Hackers increasingly forgo technical intrusions in favour of manipulating people. The report highlighted the main ploys:

  • fake interviews: criminals search for developers on LinkedIn, posing as recruiters for well-known projects. Under the guise of a “test task” they ask candidates to download and run code containing hidden trojans to steal keys;
  • bogus security experts: scammers build personas of white-hat hackers on social networks, offer to “audit” wallets and, under that pretext, obtain access to assets;
  • hardware wallets: users buy devices from unofficial sellers. Such devices arrive already activated or with a pre-set seed phrase known to the attackers.

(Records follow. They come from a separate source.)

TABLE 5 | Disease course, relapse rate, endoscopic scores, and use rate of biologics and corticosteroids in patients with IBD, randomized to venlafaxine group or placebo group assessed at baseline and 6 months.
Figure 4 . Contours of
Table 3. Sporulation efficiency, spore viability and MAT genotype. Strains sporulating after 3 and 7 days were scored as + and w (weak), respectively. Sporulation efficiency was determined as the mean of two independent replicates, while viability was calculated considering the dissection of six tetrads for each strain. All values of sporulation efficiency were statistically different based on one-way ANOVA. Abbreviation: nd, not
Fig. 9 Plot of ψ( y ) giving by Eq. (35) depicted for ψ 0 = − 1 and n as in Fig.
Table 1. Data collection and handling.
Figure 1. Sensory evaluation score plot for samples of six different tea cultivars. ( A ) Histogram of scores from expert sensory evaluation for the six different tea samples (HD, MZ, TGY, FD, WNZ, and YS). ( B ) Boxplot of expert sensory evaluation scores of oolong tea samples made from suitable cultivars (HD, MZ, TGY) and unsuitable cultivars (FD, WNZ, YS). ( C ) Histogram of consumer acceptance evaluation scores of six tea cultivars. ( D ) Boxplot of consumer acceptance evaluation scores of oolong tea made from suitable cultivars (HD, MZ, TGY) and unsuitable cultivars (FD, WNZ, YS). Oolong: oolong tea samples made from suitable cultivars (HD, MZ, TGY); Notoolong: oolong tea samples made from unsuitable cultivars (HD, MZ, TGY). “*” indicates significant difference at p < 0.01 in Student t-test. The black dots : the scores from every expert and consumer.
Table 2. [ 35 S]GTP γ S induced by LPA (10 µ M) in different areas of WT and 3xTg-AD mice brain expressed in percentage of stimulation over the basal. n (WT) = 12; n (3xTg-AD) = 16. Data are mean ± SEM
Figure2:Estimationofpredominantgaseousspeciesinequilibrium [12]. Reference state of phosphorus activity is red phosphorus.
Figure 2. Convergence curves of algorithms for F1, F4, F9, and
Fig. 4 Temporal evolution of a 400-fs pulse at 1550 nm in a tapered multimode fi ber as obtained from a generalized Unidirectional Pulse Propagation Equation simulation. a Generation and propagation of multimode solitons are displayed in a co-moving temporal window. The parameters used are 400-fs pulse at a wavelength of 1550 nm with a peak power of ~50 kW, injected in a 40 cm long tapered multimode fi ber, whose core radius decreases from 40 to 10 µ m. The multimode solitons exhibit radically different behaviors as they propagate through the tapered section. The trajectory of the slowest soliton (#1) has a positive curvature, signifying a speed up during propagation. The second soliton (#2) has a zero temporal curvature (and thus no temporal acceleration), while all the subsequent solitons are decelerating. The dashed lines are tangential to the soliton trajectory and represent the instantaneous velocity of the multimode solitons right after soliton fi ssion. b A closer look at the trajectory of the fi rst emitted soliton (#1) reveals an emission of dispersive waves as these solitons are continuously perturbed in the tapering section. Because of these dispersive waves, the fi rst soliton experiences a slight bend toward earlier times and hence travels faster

Supply-chain and browser-extension threats

Attackers target software supply chains to compromise many users at once:

  • open-source poisoning: hackers upload malicious code to popular GitHub repositories, often masquerading as useful tools such as trading bots for Solana;
  • dangerous extensions: in 2025, some popular browser plug-ins (for example, VPN services or tools for Web3) covertly collected user data, including AI chats and exchange cookies.

AI in hackers’ toolkit

Artificial intelligence has become a powerful instrument for fraudsters. Deepfake technology is used to create videos featuring well-known figures promoting scam projects.

There have been cases of corporate fraud: an employee of a Hong Kong firm transferred large sums after a video conference in which all his “colleagues” and “boss” were generated by a neural network in real time.

Hackers also use AI models (such as Gemini or Claude) to write and constantly modify malicious code to evade antivirus systems.

Earlier, Chainalysis estimated that since the start of the year hackers have stolen more than $3.4 billion in cryptocurrency.